====== Extract provided ======

All wrestling fans know that WrestleMania is WWE's biggest PPV. We look forward every year to the moments that will be made and the memories that will last with us forever.
Who can forget the spectacle of Hulk Hogan versus Andre the Giant at WrestleMania III in front of more than 90,000 people in the Pontiac Silverdome? Or 'The Ultimate Challenge' between Hogan and The Ultimate Warrior at WrestleMania VI? The list can go on and on.
The feeling of anticipation is not exclusive to just the fans. The superstars that perform on the show are always looking to make their mark on the Grandest Stage of Them All. For some, WrestleMania can be a platform that launches their careers to new heights. For others, those memorable moments are few and far between.
The world of professional wrestling is a perilous one. We have enough evidence to prove this point if we look back at the superstars and matches that comprise a WrestleMania card over the last 36 years.
A lot can change in 365 days. Every year, a superstar could see their position on the card, and in the company itself, change dramatically.. Here are seven stars who have had some of the biggest WrestleMania rises and falls in just one year.
WrestleMania Fall: Randy Savage
WrestleMania VIII - WrestleMania IX
Randy Savage’s career took a hard left turn between 1992 and 1993 in the then-WWF.
At WrestleMania VIII, Savage was part of the double main event and captured the WWF Championship for the second (and last) time from Ric Flair in grand fashion. The Macho Man had a six-month reign with the title before dropping it back to Flair in September of that year.

====== Entries shown ======

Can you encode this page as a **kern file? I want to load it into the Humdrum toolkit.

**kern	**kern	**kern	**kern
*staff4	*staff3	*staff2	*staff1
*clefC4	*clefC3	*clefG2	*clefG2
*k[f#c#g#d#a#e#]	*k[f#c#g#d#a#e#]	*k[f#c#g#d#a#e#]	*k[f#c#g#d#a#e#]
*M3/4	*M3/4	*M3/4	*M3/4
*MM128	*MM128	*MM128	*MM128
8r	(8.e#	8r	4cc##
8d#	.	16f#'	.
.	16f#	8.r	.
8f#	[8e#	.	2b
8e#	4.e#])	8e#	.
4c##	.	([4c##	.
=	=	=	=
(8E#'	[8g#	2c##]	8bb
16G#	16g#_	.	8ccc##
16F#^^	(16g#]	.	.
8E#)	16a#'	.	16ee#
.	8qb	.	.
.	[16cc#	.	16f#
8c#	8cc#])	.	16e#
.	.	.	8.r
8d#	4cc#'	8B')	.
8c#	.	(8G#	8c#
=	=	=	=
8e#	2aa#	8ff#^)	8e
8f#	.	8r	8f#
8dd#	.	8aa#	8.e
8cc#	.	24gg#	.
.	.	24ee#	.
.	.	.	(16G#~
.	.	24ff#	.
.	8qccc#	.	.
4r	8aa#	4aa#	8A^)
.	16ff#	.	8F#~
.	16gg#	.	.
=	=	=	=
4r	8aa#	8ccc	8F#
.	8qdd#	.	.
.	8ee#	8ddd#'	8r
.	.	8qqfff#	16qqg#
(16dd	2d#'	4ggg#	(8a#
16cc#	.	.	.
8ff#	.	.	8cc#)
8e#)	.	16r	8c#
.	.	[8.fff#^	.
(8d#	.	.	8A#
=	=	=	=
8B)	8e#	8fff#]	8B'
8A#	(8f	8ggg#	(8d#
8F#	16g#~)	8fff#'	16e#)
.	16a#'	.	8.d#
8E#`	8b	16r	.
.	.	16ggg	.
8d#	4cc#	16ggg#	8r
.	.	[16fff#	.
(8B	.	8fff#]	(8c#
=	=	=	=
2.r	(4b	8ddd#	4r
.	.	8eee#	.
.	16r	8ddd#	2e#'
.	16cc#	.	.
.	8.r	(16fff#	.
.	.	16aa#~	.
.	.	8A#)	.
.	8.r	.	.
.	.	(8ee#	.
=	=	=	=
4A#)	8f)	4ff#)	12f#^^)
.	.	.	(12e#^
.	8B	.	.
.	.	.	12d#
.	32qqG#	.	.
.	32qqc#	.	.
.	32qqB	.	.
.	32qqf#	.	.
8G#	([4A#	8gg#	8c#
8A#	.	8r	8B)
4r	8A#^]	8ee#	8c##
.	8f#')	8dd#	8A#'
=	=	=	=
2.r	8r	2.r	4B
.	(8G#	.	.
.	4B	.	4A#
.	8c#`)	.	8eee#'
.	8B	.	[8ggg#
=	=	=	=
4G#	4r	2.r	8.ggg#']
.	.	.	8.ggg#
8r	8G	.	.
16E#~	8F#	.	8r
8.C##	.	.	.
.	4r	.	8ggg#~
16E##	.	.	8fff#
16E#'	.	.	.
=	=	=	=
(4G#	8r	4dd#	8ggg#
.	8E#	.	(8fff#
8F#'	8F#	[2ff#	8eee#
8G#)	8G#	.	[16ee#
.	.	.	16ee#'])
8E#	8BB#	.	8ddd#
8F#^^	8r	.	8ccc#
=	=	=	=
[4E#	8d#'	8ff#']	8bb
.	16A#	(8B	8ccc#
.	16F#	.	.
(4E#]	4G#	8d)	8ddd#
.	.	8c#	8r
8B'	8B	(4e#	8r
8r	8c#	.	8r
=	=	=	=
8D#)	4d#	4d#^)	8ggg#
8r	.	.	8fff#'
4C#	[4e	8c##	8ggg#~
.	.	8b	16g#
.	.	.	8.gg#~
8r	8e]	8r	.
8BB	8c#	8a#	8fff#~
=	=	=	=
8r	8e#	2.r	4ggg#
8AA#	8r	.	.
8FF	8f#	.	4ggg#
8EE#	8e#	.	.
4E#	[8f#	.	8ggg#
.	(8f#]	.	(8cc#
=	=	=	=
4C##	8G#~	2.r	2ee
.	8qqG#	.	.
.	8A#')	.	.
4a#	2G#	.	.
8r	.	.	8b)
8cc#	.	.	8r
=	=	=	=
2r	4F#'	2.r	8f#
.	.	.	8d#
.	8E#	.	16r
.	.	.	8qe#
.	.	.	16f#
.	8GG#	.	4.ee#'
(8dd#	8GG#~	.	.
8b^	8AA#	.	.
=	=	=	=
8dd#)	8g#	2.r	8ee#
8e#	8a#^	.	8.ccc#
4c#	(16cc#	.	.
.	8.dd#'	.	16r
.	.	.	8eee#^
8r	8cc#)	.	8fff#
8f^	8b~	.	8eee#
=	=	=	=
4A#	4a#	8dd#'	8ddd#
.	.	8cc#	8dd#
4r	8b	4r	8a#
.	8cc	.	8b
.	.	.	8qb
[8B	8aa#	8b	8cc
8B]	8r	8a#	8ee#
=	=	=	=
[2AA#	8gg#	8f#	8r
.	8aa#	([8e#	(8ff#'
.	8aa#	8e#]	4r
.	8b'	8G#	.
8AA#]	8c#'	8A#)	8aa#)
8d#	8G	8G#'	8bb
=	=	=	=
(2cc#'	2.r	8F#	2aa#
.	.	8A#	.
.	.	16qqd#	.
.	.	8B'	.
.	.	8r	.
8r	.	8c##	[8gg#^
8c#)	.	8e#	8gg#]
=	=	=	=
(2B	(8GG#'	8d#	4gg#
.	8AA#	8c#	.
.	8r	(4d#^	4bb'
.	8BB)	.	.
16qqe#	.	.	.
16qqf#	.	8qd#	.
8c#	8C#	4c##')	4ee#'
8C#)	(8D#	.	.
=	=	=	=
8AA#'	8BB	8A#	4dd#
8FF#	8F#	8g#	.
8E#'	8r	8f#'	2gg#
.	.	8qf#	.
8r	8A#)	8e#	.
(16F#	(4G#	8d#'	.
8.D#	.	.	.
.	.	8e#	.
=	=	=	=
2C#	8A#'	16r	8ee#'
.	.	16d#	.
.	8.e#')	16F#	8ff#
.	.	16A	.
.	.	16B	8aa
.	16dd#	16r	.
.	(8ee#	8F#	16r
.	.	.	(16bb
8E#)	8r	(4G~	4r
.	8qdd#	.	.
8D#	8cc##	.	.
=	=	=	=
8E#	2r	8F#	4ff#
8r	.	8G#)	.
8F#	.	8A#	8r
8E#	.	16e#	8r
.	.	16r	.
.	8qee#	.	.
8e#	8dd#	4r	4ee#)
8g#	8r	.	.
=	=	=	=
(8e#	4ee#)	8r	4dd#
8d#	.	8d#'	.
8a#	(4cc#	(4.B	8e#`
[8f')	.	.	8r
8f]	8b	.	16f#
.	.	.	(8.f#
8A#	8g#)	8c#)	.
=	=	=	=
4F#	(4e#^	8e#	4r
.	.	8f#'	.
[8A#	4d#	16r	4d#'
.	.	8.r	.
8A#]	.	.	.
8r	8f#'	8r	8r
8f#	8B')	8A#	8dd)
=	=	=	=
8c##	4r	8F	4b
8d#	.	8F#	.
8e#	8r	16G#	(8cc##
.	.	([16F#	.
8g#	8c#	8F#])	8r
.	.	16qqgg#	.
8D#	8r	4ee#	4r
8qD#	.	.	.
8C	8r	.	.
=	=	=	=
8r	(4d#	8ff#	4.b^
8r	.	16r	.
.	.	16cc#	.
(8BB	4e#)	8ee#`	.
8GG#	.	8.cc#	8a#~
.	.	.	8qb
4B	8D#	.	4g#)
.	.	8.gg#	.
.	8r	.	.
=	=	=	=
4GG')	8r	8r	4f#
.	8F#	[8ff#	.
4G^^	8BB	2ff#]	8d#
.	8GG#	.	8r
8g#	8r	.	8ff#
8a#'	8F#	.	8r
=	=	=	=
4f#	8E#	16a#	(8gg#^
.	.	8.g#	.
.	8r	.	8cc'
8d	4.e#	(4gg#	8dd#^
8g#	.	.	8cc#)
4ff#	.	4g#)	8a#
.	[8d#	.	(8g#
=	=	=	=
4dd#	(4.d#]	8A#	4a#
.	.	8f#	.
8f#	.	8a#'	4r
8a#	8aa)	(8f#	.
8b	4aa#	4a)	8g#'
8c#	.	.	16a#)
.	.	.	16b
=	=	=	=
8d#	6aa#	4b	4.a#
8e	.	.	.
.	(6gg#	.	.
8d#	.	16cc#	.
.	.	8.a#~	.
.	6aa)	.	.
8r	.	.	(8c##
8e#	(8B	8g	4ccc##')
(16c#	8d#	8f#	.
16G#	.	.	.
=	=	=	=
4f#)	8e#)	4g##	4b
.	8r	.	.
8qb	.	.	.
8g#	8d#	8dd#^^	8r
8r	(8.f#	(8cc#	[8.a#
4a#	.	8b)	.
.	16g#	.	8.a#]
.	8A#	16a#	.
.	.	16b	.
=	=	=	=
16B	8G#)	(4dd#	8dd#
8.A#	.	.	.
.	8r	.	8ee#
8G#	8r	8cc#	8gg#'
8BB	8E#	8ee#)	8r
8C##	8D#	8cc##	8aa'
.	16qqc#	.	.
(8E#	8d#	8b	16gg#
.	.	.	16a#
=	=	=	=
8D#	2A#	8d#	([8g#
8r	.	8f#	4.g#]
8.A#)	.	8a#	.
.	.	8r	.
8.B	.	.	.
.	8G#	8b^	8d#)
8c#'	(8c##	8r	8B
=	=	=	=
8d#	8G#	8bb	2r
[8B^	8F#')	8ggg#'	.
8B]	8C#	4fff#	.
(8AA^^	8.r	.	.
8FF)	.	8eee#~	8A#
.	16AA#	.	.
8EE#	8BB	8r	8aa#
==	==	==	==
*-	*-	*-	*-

======

* Things to do
(a) Echo the WrestleMania article from "All wrestling fans" to "go on and on.".
(b) In the WrestleMania article, whom did Randy Savage beat for the WWF Championship at WrestleMania VIII?

* Solutions to each task
(a)
All wrestling fans know that WrestleMania is WWE's biggest PPV. We look forward every year to the moments that will be made and the memories that will last with us forever.
Who can forget the spectacle of Hulk Hogan versus Andre the Giant at WrestleMania III in front of more than 90,000 people in the Pontiac Silverdome? Or 'The Ultimate Challenge' between Hogan and The Ultimate Warrior at WrestleMania VI? The list can go on and on.

(b) Ric Flair